Reputation: 1017
I am using the HTML parser to parse an HTML string:
import nu.validator.htmlparser.{sax,common}
import sax.HtmlParser
import common.XmlViolationPolicy
val source = Source.fromString(response)
val html = new models.HTML5Parser
val htmlObject = html.loadXML(source)
How do I pull values for specific elements in the object? I can get the child and the label using this:
val child = htmlObject.child(1).label
But I don't know how to get the content of the child. Also, I don't know how to iterate through the child objects.
Upvotes: 2
Views: 2482
Reputation: 139038
It's unclear where your HTML5Parser
class comes from, but I'm going to assume it's the one in this example (or something similar).
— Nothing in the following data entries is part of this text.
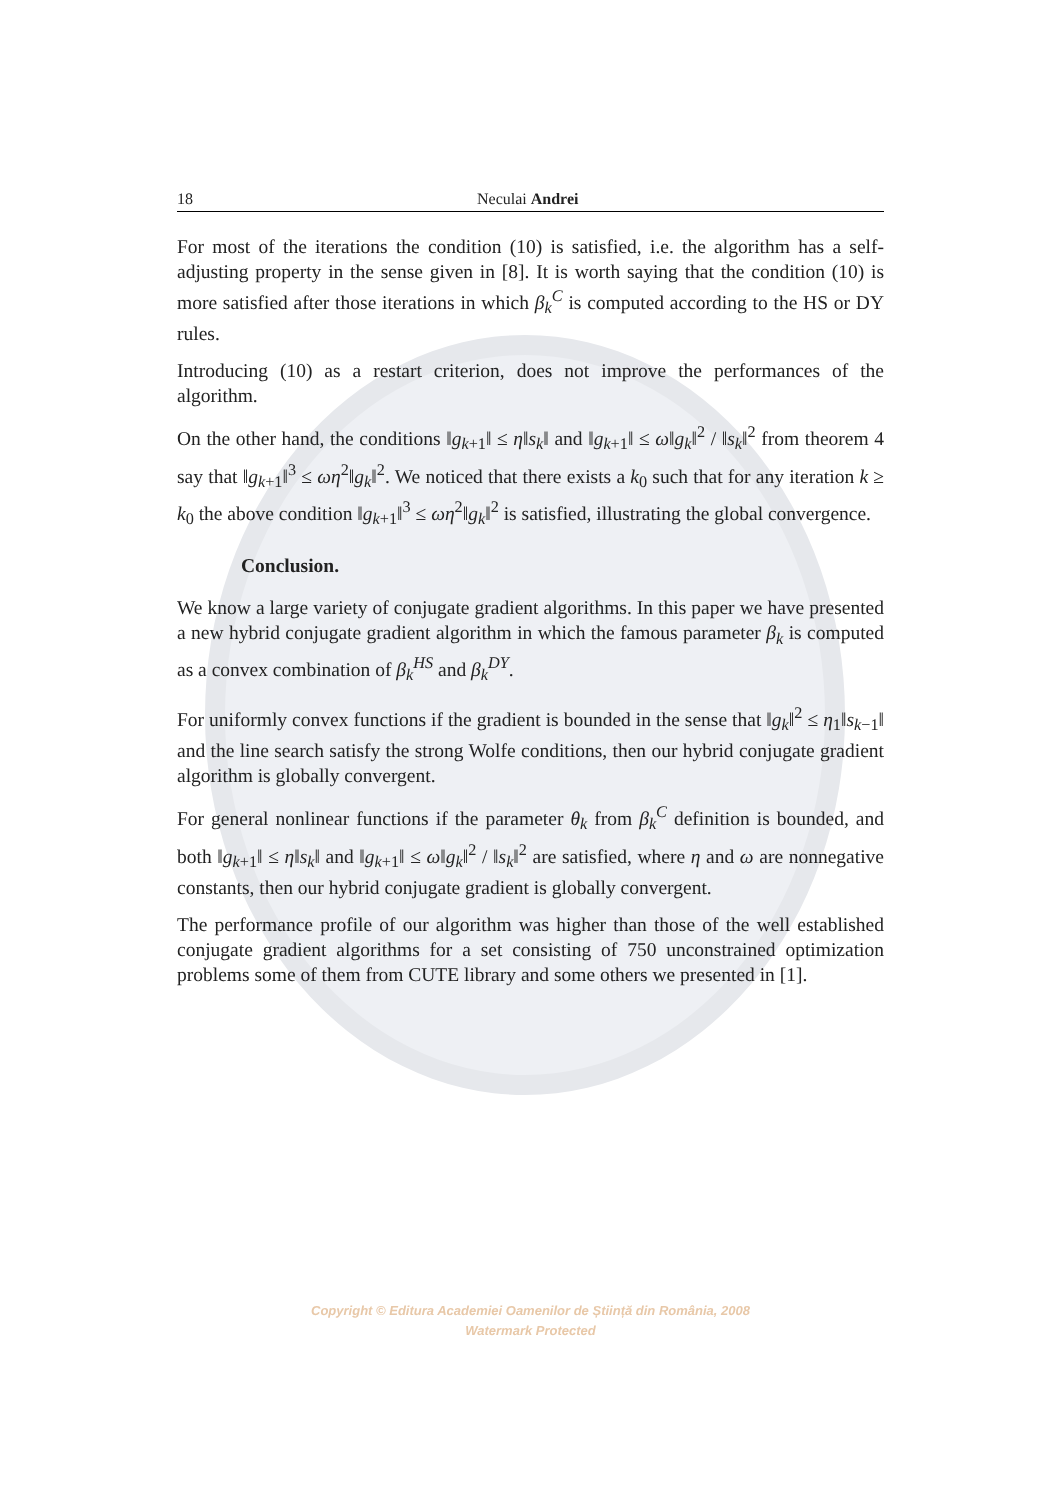18 Neculai Andrei
For most of the iterations the condition (10) is satisfied, i.e. the algorithm has a self-adjusting property in the sense given in [8]. It is worth saying that the condition (10) is more satisfied after those iterations in which β<sub>k</sub><sup>C</sup> is computed according to the HS or DY rules.
Introducing (10) as a restart criterion, does not improve the performances of the algorithm.
On the other hand, the conditions ‖g<sub>k+1</sub>‖ ≤ η‖s<sub>k</sub>‖ and ‖g<sub>k+1</sub>‖ ≤ ω‖g<sub>k</sub>‖<sup>2</sup> / ‖s<sub>k</sub>‖<sup>2</sup> from theorem 4 say that ‖g<sub>k+1</sub>‖<sup>3</sup> ≤ ωη<sup>2</sup>‖g<sub>k</sub>‖<sup>2</sup>. We noticed that there exists a k<sub>0</sub> such that for any iteration k ≥ k<sub>0</sub> the above condition ‖g<sub>k+1</sub>‖<sup>3</sup> ≤ ωη<sup>2</sup>‖g<sub>k</sub>‖<sup>2</sup> is satisfied, illustrating the global convergence.
Conclusion.
We know a large variety of conjugate gradient algorithms. In this paper we have presented a new hybrid conjugate gradient algorithm in which the famous parameter β<sub>k</sub> is computed as a convex combination of β<sub>k</sub><sup>HS</sup> and β<sub>k</sub><sup>DY</sup>.
For uniformly convex functions if the gradient is bounded in the sense that ‖g<sub>k</sub>‖<sup>2</sup> ≤ η<sub>1</sub>‖s<sub>k−1</sub>‖ and the line search satisfy the strong Wolfe conditions, then our hybrid conjugate gradient algorithm is globally convergent.
For general nonlinear functions if the parameter θ<sub>k</sub> from β<sub>k</sub><sup>C</sup> definition is bounded, and both ‖g<sub>k+1</sub>‖ ≤ η‖s<sub>k</sub>‖ and ‖g<sub>k+1</sub>‖ ≤ ω‖g<sub>k</sub>‖<sup>2</sup> / ‖s<sub>k</sub>‖<sup>2</sup> are satisfied, where η and ω are nonnegative constants, then our hybrid conjugate gradient is globally convergent.
The performance profile of our algorithm was higher than those of the well established conjugate gradient algorithms for a set consisting of 750 unconstrained optimization problems some of them from CUTE library and some others we presented in [1].
Copyright © Editura Academiei Oamenilor de Știință din România, 2008
Watermark Protected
In that case your htmlObject
is just a scala.xml.Node
. First for some setup:
val source = Source.fromString(
"<html><head/><body><div class='main'><span>test</span></div></body></html>"
)
val htmlObject = html.loadXML(source)
Now you can do the following, for example:
scala> htmlObject.child(1).label
res0: String = body
scala> htmlObject.child(1).child(0).child(0).text
res1: String = test
scala> (htmlObject \\ "span").text
res2: String = test
scala> (htmlObject \ "body" \ "div" \ "span").text
res3: String = test
scala> (htmlObject \\ "div").head.attributes.asAttrMap
res4: Map[String,String] = Map(class -> main)
Etcetera.
Upvotes: 3